── DATASET EXCERPTS ──

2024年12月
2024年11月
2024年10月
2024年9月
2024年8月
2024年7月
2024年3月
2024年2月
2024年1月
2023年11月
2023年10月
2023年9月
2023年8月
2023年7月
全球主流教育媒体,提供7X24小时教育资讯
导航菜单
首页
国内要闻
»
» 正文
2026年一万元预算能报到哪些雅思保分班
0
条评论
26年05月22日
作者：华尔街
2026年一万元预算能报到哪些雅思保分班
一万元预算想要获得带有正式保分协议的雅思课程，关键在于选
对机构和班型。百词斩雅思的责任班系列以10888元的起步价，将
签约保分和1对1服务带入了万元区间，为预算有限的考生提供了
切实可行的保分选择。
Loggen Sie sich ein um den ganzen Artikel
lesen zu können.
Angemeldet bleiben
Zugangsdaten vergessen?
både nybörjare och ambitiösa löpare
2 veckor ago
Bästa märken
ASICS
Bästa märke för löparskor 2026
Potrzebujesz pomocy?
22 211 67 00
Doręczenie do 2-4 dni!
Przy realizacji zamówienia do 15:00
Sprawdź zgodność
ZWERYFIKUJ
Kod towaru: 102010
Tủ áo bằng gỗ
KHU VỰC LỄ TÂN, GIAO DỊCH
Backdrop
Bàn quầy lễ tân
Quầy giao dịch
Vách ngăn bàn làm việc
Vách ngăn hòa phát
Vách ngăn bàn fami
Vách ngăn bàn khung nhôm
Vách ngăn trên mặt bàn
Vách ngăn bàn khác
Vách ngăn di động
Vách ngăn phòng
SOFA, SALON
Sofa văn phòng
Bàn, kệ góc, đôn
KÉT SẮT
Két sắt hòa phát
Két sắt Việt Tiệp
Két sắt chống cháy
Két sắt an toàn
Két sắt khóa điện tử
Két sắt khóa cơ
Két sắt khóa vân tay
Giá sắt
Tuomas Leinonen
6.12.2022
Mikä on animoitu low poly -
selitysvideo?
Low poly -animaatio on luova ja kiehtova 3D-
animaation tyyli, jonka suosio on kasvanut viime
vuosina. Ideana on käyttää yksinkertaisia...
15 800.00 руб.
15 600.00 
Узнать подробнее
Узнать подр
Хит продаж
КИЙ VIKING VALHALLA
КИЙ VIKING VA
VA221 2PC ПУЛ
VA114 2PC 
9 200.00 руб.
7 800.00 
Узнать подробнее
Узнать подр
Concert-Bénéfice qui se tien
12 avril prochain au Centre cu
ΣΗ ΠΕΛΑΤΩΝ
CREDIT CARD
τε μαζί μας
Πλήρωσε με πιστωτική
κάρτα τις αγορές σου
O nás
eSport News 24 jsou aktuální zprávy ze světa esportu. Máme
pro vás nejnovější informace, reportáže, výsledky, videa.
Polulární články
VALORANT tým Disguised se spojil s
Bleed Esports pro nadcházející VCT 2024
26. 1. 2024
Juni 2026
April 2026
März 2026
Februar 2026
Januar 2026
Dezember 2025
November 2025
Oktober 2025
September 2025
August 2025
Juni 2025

───

# EXERCISE GOAL
The answer must consist of every line from the data that contains the word "Bästa".

# YOUR SOLUTION
Bästa märken
Bästa märke för löparskor 2026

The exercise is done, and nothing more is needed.